Proviso to Section 92 and 95 of Indian Evidence Act applicable only when terms of document leave the question in doubt: Supreme Court

When the terms of the contract is clear and straightforward there is no necessity for looking into the extrinsic evidence, when doing so will only vitiate the legal interpretation. This judgment was passed in the case of Mangala Waman Kaeandikar (D) TR. LRS. Vs. Prakash Damodar Ranade [C. A. No. 10827/2010] by a Double Bench consisting of Hon’ble The Chief Justice and Hon’ble Shri Justice Surya Kant.

The present arose based on a contract between the Appellant and the Respondent. Before the appellant’s husband passed away he was running business in the name of “Karandikar Brothers” and after his death appellant ran the business. When she was not able to do the same after sometime she let the respondent take care of it. Later they entered into a contract which was being extended from time to time. In the year 1980 she served a notice to the respondent to vacate the premises by 31.01.1981. The respondent claimed that the contract was a rent agreement in strict sense.

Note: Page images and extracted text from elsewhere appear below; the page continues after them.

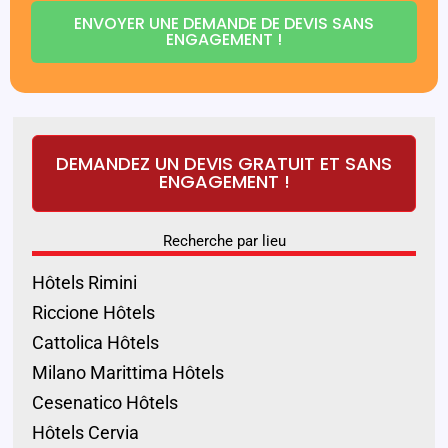
ENVOYER UNE DEMANDE DE DEVIS SANS
ENGAGEMENT !
DEMANDEZ UN DEVIS GRATUIT ET SANS
ENGAGEMENT !
Recherche par lieu
Hôtels Rimini
Riccione Hôtels
Cattolica Hôtels
Milano Marittima Hôtels
Cesenatico Hôtels
Hôtels Cervia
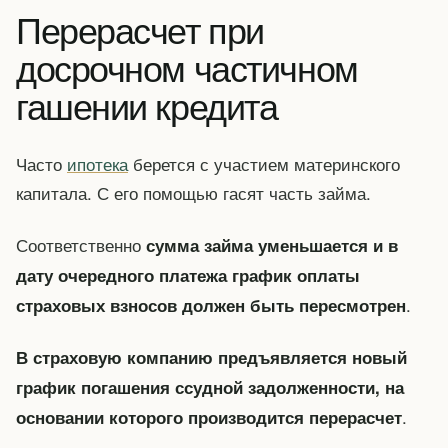
Перерасчет при
досрочном частичном
гашении кредита
Часто
ипотека
берется с участием материнского
капитала. С его помощью гасят часть займа.
Соответственно
сумма займа уменьшается и в
дату очередного платежа график оплаты
.
страховых взносов должен быть пересмотрен
В страховую компанию предъявляется новый
график погашения ссудной задолженности, на
.
основании которого производится перерасчет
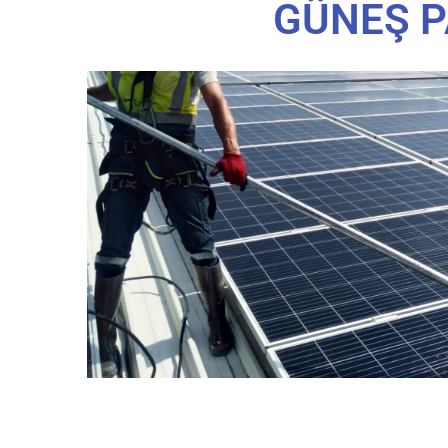
GÜNEŞ PA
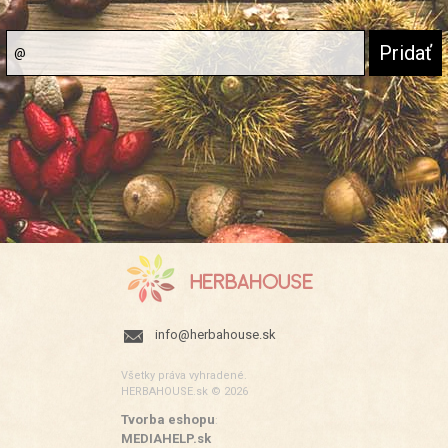
info@herbahouse.sk
Všetky práva vyhradené.
HERBAHOUSE.sk © 2026
Tvorba eshopu
:
MEDIAHELP.sk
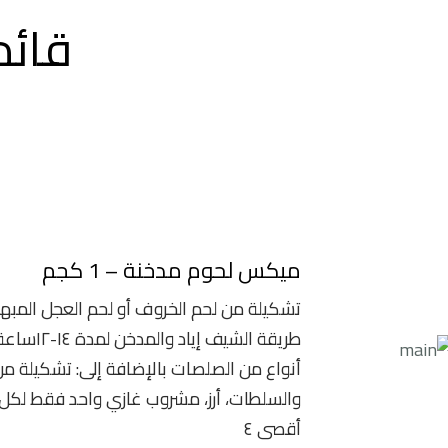
قائم
ميكس لحوم مدخنة – 1 كجم
تشكيلة من لحم الخروف أو لحم العجل المبهر
أنواع من الصلصات بالإضافة إلى: تشكيلة من
والسلطات، أرز، مشروب غازي واحد فقط لك
أقصى ٤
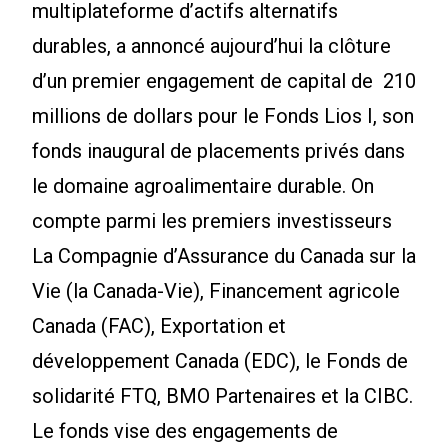
multiplateforme d’actifs alternatifs
durables, a annoncé aujourd’hui la clôture
d’un premier engagement de capital de 210
millions de dollars pour le Fonds Lios I, son
fonds inaugural de placements privés dans
le domaine agroalimentaire durable. On
compte parmi les premiers investisseurs
La Compagnie d’Assurance du Canada sur la
Vie (la Canada-Vie), Financement agricole
Canada (FAC), Exportation et
développement Canada (EDC), le Fonds de
solidarité FTQ, BMO Partenaires et la CIBC.
Le fonds vise des engagements de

Aggrieved by the same the appellant filed a civil suit before the court of Joint Civil Judge.

The trial court gave a judgment in favour of the appellant and held that the agreement was to create a sale of business. The trial Court ordered the respondent to hand over the suit property to appellant. On Appeal before the High Court of Bombay, it was held that the respondent entered into a license agreement under section 15A of the Bombay Rent Act. The appellant thus preferred an appeal before the Supreme Court. The appellant contended that the order of High Court erred in appreciating the language of contract. The Respondents supported the judgments and contended that there is a presence of extrinsic evidence to prove that contract was a license to use the shop.

After hearing both the parties, the Hon’ble Supreme Court opined that the contractual interpretation depends on the intentions expressed by the parties and bringing out the true meaning is the iterative process for the courts. While dredging out the intention of the parties it held that there was a clear transfer of business from the appellant to the respondent and it was meant neither as lease nor as a license. As per section 92 and 95 of the Indian evidence act, only in cases where the terms of document cause a doubt will one resort to the proviso. In cases where it is simple and clear the proviso would not apply.

Relying on the case of Rohitash Kumar vs. Om Prakash Sharma [2013 11 SCC 451], the court held that if the interpretation of the High court is taken, then there would violate the basic tenants of legal interpretation and enlarge the scope of proviso beyond section. Further it held that section 92 explicitly prohibits any oral evidence which would contradict, vary, add to or subtract the terms. It also went on to hold that the ambit of section 95 is not appreciated by the High Court, by which the court only appreciated the evidence which amounts to the breach of contract and not the ambiguous language of the contract.

Based on the above observations the Hon’ble Supreme Court held that, “the impugned order of the High Court cannot be sustained and is accordingly set aside. The decree of the trial court is restored.”